4. Make them personal.

Probably nothing else we say about illustrations will be as debatable as this piece of advice, but we are great believers in using tasteful, appropriate personal illustrations. Other kinds of stories and anecdotes may work fine, but you will be amazed to discover that the people who give you their time every Sunday morning are most interested in your personal stories.

They enjoy hearing about your struggles, your victories, and even your thoughts. They don't have to be stories of earth-shattering drama or personal crisis, just little insights that shed some light on the subject of the text.

A few words of warning about personal illustrations are worth mentioning.

  • Your illustrations can be personal, but they cannot be too personal. In other words, no one wants to know about your sexual practices or sins (no matter how long ago they occurred), your struggles with money, or your dislike of your in-laws. You can't talk about any sin or weakness in your life that is still unresolved or even too fresh. In the same way, you might get away with telling in a humorous fashion about an argument you once had with your wife years ago, but don't tell them about the fuss you had yesterday! They aren't necessarily sure your marriage will survive it!

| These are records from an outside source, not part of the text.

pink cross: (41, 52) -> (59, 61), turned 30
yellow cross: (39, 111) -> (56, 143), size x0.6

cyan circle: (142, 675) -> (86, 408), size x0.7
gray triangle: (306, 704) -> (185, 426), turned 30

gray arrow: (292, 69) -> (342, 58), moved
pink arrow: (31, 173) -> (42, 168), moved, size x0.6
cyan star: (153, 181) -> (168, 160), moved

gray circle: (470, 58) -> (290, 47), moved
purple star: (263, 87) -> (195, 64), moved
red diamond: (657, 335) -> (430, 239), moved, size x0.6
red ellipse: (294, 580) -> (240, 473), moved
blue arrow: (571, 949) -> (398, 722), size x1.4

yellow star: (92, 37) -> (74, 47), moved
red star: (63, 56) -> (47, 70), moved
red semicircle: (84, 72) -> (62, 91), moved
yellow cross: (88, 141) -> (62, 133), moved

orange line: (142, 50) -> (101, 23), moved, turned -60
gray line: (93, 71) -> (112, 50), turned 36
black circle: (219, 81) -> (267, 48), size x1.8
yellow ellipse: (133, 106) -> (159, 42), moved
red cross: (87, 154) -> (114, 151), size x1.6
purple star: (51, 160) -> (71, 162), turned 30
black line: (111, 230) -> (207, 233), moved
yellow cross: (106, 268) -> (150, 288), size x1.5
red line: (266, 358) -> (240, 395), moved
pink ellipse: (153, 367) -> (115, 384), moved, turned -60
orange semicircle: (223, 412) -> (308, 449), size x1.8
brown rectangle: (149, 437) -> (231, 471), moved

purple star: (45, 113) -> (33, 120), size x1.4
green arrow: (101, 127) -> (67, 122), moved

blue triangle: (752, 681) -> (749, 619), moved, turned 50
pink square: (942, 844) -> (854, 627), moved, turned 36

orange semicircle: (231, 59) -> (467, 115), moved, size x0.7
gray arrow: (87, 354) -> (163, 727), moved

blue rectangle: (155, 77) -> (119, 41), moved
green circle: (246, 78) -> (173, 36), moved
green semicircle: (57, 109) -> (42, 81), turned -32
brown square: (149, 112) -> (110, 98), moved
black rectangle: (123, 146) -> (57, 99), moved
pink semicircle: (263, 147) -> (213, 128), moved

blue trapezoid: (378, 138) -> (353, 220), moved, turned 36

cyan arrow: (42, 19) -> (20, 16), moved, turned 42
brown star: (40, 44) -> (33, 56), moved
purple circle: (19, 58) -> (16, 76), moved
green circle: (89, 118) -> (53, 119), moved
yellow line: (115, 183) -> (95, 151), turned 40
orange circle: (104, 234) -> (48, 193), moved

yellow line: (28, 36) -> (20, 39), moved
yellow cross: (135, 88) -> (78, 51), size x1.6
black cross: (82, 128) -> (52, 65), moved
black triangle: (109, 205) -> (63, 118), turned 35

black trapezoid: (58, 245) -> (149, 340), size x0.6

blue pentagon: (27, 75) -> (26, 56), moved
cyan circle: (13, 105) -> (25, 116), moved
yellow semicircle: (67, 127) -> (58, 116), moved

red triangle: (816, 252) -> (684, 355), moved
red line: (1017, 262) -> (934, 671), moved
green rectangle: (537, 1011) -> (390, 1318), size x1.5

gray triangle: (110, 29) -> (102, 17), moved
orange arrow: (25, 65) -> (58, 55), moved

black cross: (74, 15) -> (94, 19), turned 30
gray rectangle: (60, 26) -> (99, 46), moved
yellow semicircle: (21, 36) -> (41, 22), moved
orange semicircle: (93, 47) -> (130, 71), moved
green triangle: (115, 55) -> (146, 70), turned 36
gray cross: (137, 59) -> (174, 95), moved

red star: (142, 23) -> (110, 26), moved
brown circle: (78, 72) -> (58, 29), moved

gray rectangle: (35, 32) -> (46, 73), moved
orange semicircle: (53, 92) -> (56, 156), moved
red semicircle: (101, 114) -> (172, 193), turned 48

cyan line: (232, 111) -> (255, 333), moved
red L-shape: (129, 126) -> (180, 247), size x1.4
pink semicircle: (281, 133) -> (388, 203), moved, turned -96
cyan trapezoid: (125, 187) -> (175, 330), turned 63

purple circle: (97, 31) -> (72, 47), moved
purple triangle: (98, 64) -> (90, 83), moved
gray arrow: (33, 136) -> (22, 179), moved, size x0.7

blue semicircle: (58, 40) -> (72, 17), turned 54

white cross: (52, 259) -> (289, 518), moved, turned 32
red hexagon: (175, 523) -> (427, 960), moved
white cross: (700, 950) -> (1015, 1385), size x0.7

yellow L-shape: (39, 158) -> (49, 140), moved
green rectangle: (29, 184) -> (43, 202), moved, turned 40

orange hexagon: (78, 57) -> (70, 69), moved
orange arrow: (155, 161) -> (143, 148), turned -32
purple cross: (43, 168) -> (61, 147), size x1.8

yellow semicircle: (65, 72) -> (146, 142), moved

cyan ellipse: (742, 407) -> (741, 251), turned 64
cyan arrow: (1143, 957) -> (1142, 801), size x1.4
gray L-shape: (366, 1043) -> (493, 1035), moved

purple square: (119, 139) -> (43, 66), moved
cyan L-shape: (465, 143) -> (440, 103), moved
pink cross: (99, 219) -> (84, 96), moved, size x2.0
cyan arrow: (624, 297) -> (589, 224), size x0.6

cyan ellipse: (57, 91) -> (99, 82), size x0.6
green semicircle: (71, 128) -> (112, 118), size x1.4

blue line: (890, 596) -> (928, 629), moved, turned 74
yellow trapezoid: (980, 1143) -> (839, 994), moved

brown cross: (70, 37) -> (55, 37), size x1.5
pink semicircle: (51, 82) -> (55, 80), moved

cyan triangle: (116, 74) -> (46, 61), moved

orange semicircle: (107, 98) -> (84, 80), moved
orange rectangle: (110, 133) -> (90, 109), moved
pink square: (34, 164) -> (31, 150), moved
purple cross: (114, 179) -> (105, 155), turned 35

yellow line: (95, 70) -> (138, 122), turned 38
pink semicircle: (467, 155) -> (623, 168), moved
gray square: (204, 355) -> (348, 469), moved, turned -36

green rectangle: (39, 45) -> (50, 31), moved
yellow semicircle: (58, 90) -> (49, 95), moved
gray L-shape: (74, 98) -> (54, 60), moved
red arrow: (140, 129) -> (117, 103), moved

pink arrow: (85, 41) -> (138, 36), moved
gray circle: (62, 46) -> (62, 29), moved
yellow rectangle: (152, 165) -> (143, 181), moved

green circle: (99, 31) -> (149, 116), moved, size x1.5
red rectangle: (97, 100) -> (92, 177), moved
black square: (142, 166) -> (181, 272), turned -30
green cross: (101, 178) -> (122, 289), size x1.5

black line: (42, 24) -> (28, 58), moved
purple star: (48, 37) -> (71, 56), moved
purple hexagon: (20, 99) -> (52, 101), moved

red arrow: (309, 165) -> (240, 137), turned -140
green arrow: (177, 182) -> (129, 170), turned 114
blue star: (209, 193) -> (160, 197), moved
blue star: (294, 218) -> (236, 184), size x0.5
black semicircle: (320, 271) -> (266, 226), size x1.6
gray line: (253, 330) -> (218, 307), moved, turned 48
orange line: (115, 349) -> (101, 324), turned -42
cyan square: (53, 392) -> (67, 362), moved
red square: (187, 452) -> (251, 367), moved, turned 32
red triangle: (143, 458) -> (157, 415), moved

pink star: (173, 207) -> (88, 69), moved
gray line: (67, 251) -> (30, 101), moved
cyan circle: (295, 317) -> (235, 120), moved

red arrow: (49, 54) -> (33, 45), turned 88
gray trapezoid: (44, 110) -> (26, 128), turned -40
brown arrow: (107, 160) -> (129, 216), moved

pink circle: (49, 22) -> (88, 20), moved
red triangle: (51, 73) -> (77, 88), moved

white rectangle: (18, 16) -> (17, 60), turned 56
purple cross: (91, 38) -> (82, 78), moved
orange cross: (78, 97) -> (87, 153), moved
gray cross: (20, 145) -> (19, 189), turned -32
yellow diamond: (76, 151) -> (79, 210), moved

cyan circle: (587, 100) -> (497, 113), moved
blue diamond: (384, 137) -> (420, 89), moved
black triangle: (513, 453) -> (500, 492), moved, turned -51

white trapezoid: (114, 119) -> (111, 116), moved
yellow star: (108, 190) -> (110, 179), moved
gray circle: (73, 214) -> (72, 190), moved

  • And when it comes to illustrations about family, ask permission from any family member you will mention before you dare use it. Their answer will depend on their personality and their confidence in you, but if they say no, respect it and accept that answer. Do not let your family feel like they have no privacy or control of how their private lives are presented to the congregation.

Let sanctified common sense guide your use of personal illustrations and you will find them worthwhile.

5. Look for illustrations everywhere.

If a pastor averages preaching just two sermons a week, fifty weeks per year, he will preach one hundred sermons. And if he uses one illustration for every introduction, conclusion, and three main points per sermon, then he requires five illustrations per sermon and five hundred illustrations per year! If he stays in one church for long, he will discover how difficult coming up with fresh illustrations can be.

Many pastors have actually discovered that they can repeat whole sermon series in the same church years later – so long as they change the illustrations. But if a pastor repeats an illustration, no matter how good it may be, his congregation may think of his preaching as tired, worn-out, and stale – even if the sermon is new and only the illustration is repeated.